RFID technology will give retailers a rich new vein of data to mine and create opportunities to do one-to-one marketing in the store. But building the IT systems needed to make it happen won't be easy.
Tags: Retail
Feb 23, 2003—Feb. 24, 2003 - You stand in line at the supermarket checkout counter, flipping through a tabloid newspaper, waiting for the checkout person to find out how much the plum tomatoes are per pound. When cashier finally rings you up, he hands you a receipt with a coupon printed on the back. You toss the coupon in one of the bags and forget about it.

The problem with marketing in general and in-store marketing in particular is that it tends to be scattershot before consumers buy and targeted only after they make purchases, which makes it grossly inefficient. Radio frequency identification has the potential to radically change the equation and enable retailers and manufacturers to market to customers while they are shopping, when decisions can still be influenced. RFID may also provide unique insights into consumer behavior at the shelf. And eventually, it may take consumer marketing into the home.
Reaching them one-to-one will be a challenge

In this Special Report Low-Cost RFID: The Way Forward, we have focused on the short-, medium-, and long-term changes that RFID will force upon companies. Although the first tagged products will begin to appear in stores next year, the real impact of RFID on the marketing department won't begin to be felt for several years, when most of the items in stores have RFID tags.

Nevertheless, the potential benefits of RFID-driven marketing are so great that we believe smart retailers will begin exploring the potential today. The challenges are also great. They involve not just deploying infrastructure in stores and managing complex databases, but also linking marketing and supply chain functions. In effect, companies will not only have to link IT systems back through the supply chain to suppliers, but forward to the shelf, the customer in the store and even the customer's home.

The earliest marketing benefits of RFID, in fact, will relate to the supply chain visibility that RFID tagging will create. A study by the Grocery Manufacturers of America (GMA) finds that supermarkets are out of stock on promotional items 20 percent of the time. One in five customers responding to a promotion doesn't get the product. That results in lost sales and unhappy customers.

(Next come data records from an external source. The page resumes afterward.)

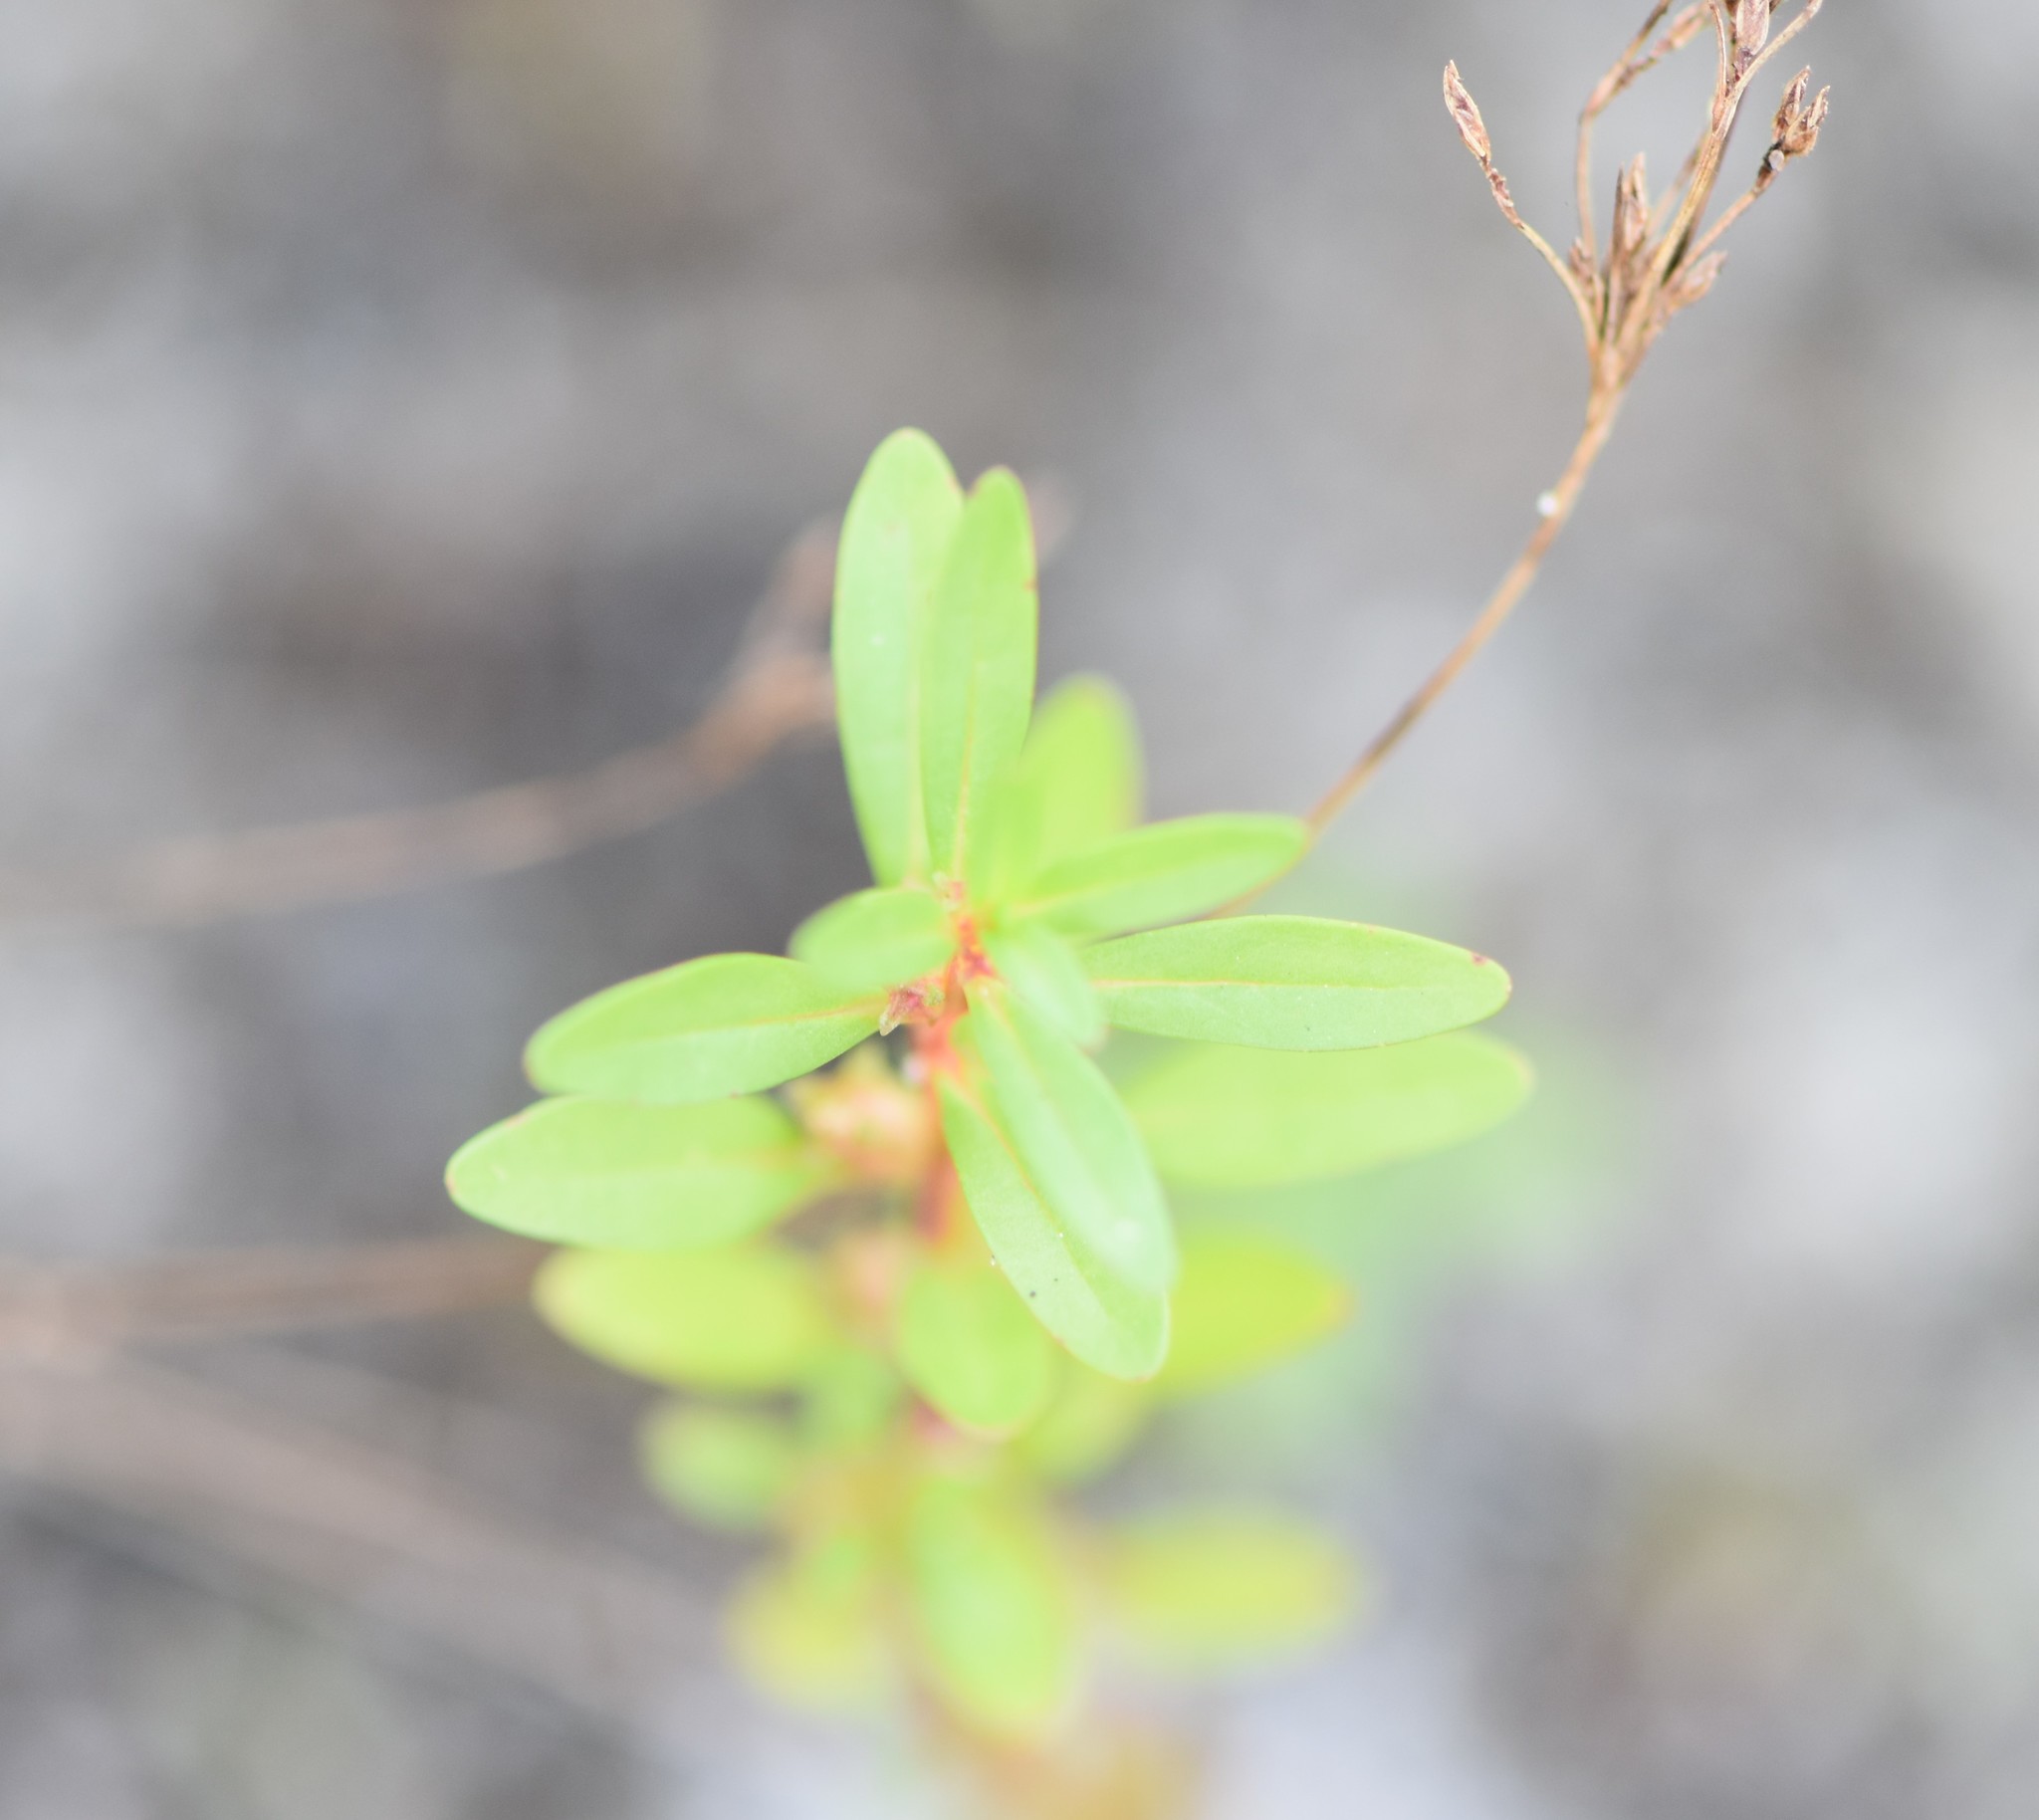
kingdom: Plantae
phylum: Tracheophyta
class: Magnoliopsida
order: Myrtales
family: Lythraceae
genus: Rotala
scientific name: Rotala ramosior
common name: Lowland rotala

Within a year or two, some large manufacturers like Procter & Gamble and The Gillette Co. will coordinate RFID tracking of pallets and cases with large retailers like Wal-Mart, Target and Tesco. Both the retailer and the manufacturer will have visibility back through the supply chain. If a promotion leads to greater than expected sales, the partners can add extra shipments or redirect shipments from other areas to ensure product is available. The retailer might curtail the promotion if it sees its partners can't deliver enough stock to meet the demand.